The Importance of Being Home

I’ve been thinking about home lately. I was talking to friend, and I’d remarked about how I was just the type of person to be hard to please, and prone to depression. My friend is a chiropractor, so he laughed and said an adjustment would help. And it did, after I got over the cracking noises (tension is a scary thing to hear come out.)

I’ve learned in my case, it is a misnomer to call my version of depression “depression.” As I was laughing with my friend, I asserted I am just ‘chronically nostalgic.’ (How can anyone be depressed, anyway? If you “de-” something, it means you undo it, and with the “press” root you have something pressing on you. If you are “depressed,” you should be relaxed more than anxious. Semantics, people! It should be something like dexapressed, where you have 10x the amount of “press” on you at the moment, or something like that.)

But while I was being my usual charming self, full of wit and general funniness, the seemingly flippant remark of being ‘chronically nostalgic’ hit home.

I love going home.


Home is where they take care of you, even when you can take care of yourself. And it’s where you go when you can’t take care of yourself.

Home is the place where someone has surrounded you, put up a barrier, and promises to take care of some of the worry for you.

Home is the place for new beginnings, familiar faces, and where the changing and unchanging reside.

But even more than that, it is a place of rest, acceptance, and respect.

I’m generally a strong person. I’ve battled depression/dexapression before, faced terrible foes along the way to building my dislike for the public school systems, dealt with irritating people who were more worried about being self-righteous than being right. I’ve been that person too, of course. I can get my laundry done, clean up my stuff, and give the appearance of a good, clean-cut overall good citizen. I take care of my pets and my kids and my family, and even my friends sometimes. I know very well the attention, the detail, and the care needed for reaching into the heart and soothing all fears or worries. It is exhausting. But it is something that will always be needed until kingdom come. Kind of like lawyers and healthcare workers and prisons.

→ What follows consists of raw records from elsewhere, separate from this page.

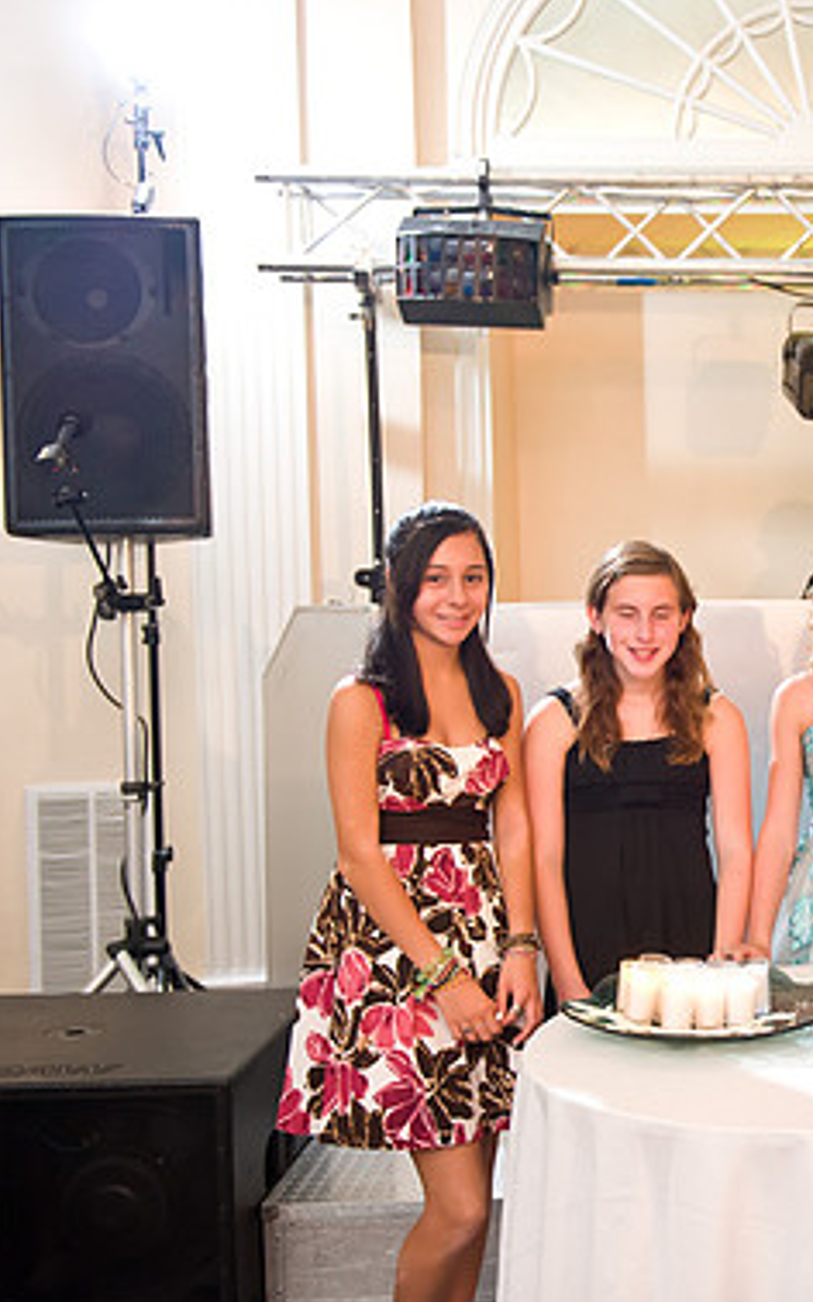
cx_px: 858
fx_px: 1774
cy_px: 654
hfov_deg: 24.4
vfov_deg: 40.3
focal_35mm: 50
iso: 1600
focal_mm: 32
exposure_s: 1/125
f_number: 3.2
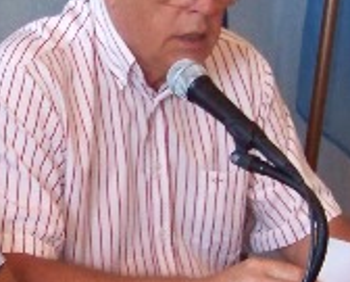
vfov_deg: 7.6
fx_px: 2117
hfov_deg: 9.5
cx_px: 160
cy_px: 165
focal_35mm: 204
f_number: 3.2
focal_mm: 9.36
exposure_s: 1/30
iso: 264
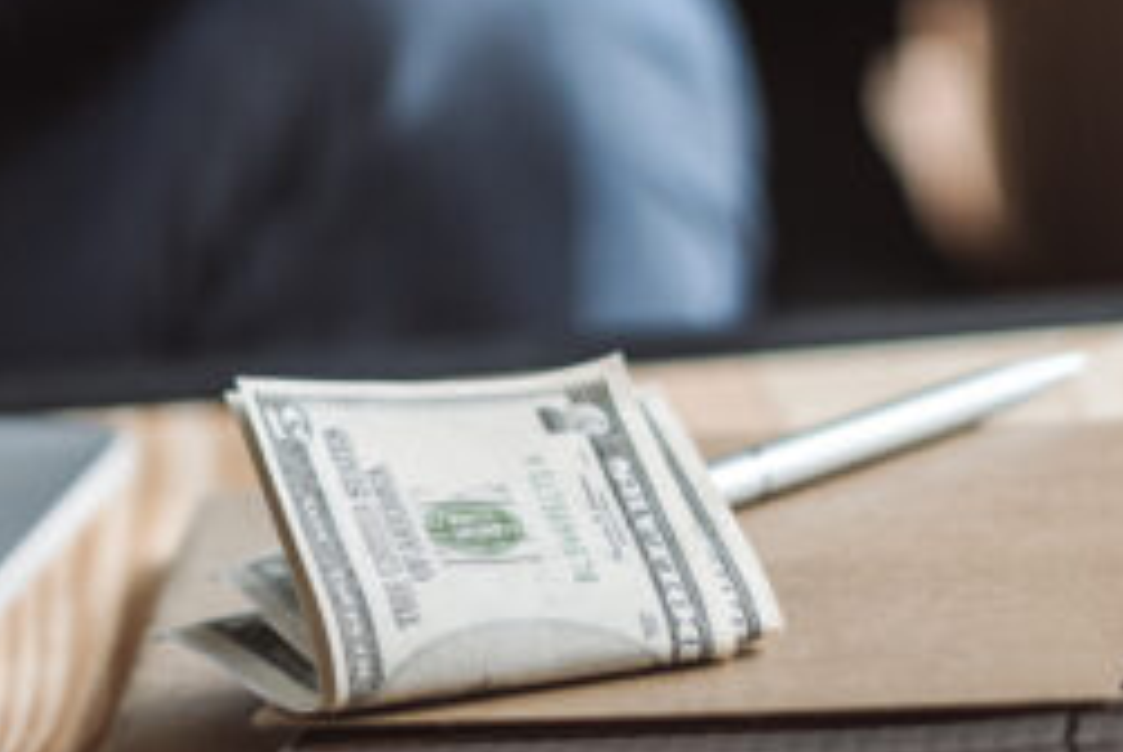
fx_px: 5871
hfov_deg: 10.6
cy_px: -228
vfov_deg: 7.2
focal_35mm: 188
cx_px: -403
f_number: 2.2
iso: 500
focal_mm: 50
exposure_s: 1/640
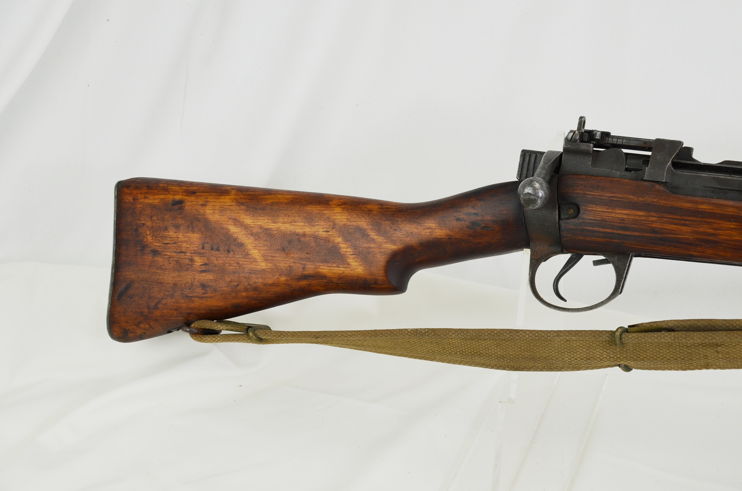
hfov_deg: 37.9
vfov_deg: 25.6
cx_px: 371
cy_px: 246
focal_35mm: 52
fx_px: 1080
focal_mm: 35
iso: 280
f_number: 5.6
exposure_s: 1/125
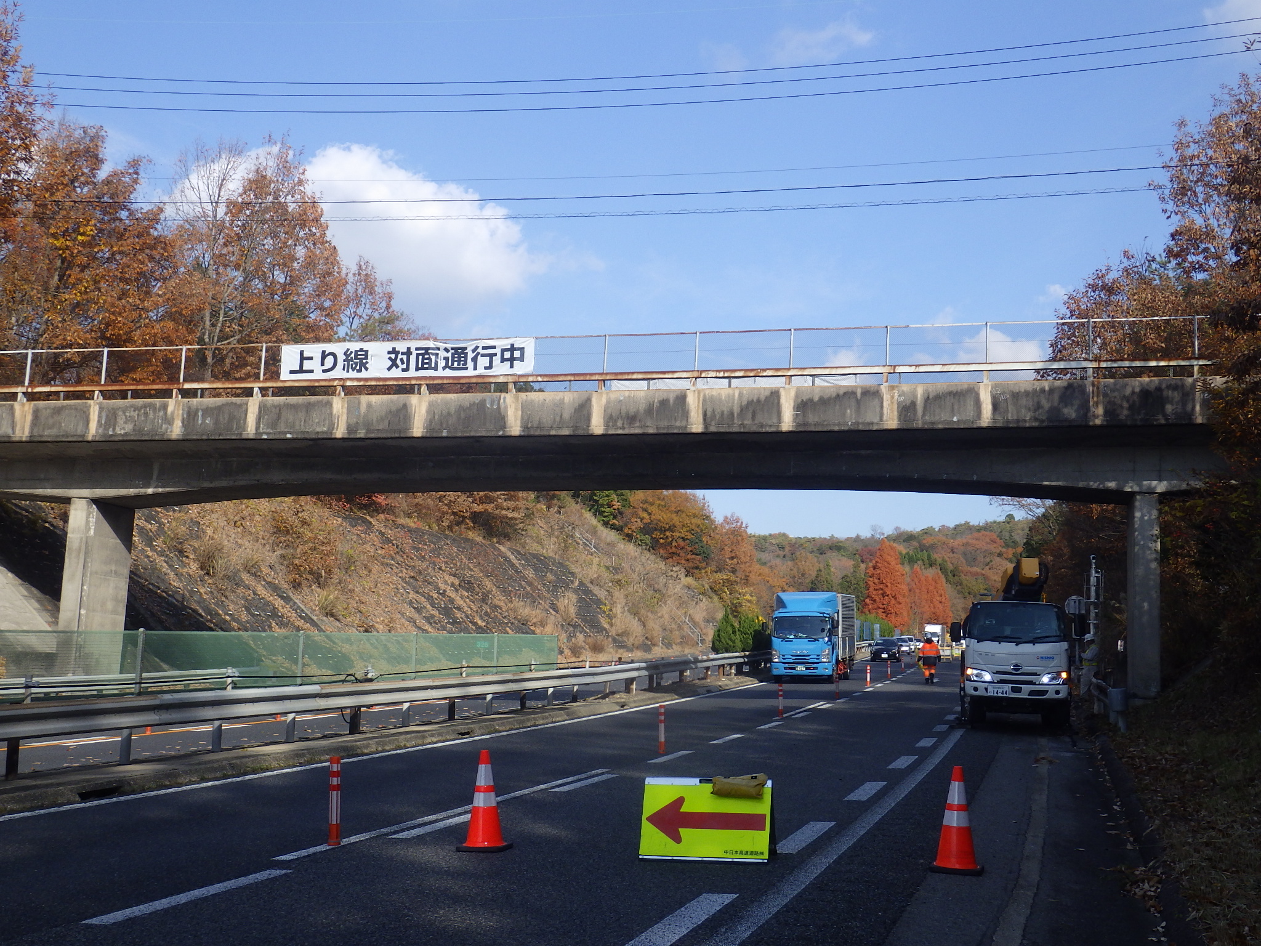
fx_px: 1530
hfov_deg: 44.8
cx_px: 630
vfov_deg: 34.3
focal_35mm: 42
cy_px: 473
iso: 125
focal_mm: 7.5
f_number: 5
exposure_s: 1/500
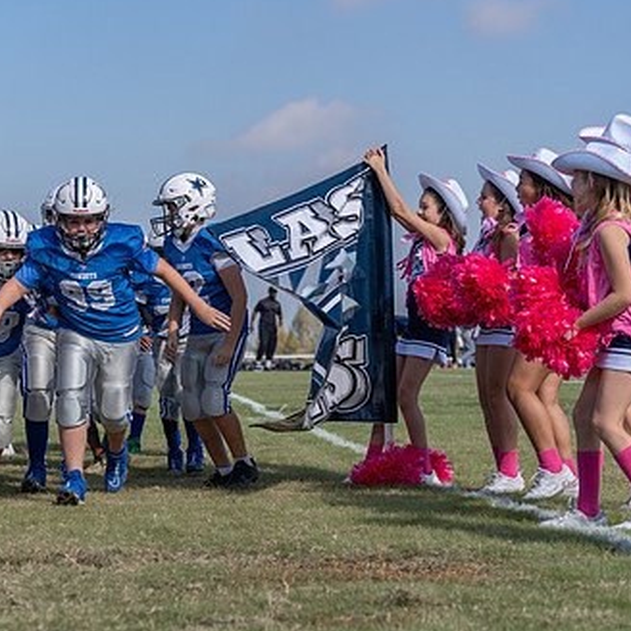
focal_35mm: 110
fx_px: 2269
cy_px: 328
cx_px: 142
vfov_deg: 15.8
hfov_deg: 15.7
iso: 125
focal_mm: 70
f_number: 4
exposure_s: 1/1600
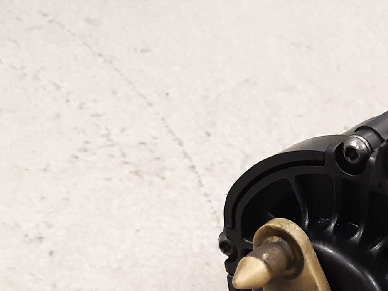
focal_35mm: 57
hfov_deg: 31.1
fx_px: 639
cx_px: 396
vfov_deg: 24.3
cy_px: 303
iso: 200
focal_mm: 3.93
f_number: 1.7
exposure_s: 1/50
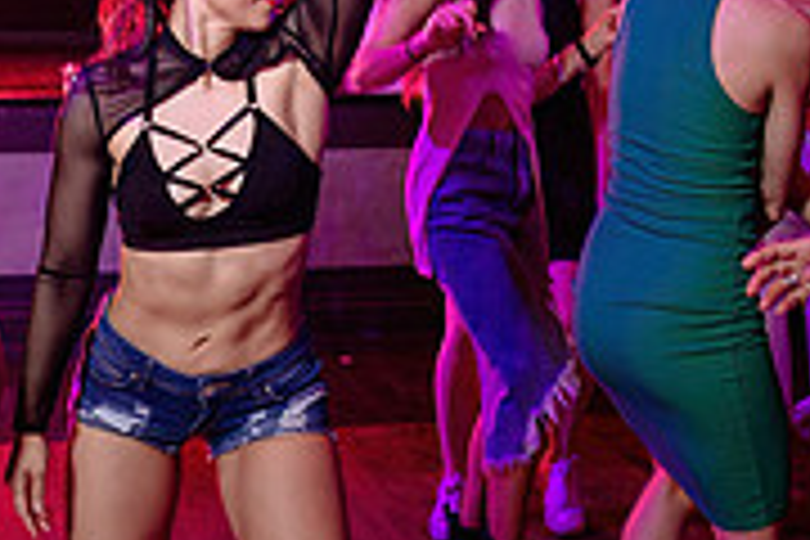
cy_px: 215
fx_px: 1822
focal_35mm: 81
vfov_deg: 16.8
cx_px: 436
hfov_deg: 25.1
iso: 1000
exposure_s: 1/80
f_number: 3.2
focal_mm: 24
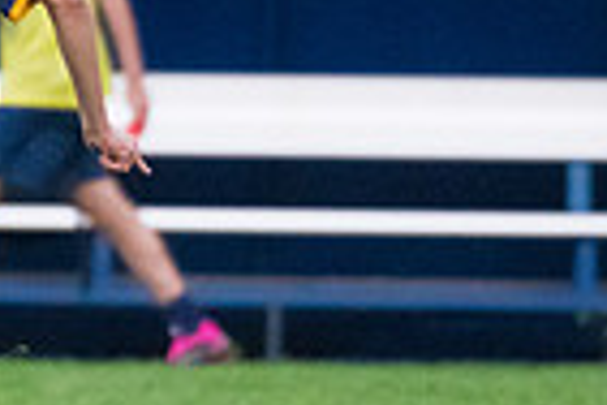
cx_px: -142
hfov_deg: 1.4
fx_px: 24885
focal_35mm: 1476
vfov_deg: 0.9
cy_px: 32
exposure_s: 1/2000
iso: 6400
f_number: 5.6
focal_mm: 360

Since I know what it is like to give care and rest to others, you’d think I’d have an easier time of accepting it. Plot twist: I don’t. But the moment I get there, and I see my mom, because of course my mom carries home with her, I am able to admit to myself, I wanted this for a long time. I wanted to return. It was like the pain was pointing the way back all along.

Isn’t it amazing, how the future and the past are intricately woven together in our lives?

If you are having a hard time right now, I would encourage you to find a home for yourself. Your home might be a bit different from mine. At least, I am pretty sure the topic of diarrhea will come up less often at your home than it does mine. But the important things remain the same: you find a more lasting sort of comfort, the ability to rest or relax, and the opportunity to be no one but yourself, mess or no mess, or even two or three messes if you need to be.

We all have an instinct for home, and that’s part of the reason we are drawn to heaven. But I think it’s also possible to draw a bit of heaven down to earth and let it seep. Wouldn’t it be great to find out in heaven, that we are able to see we had some of it all along?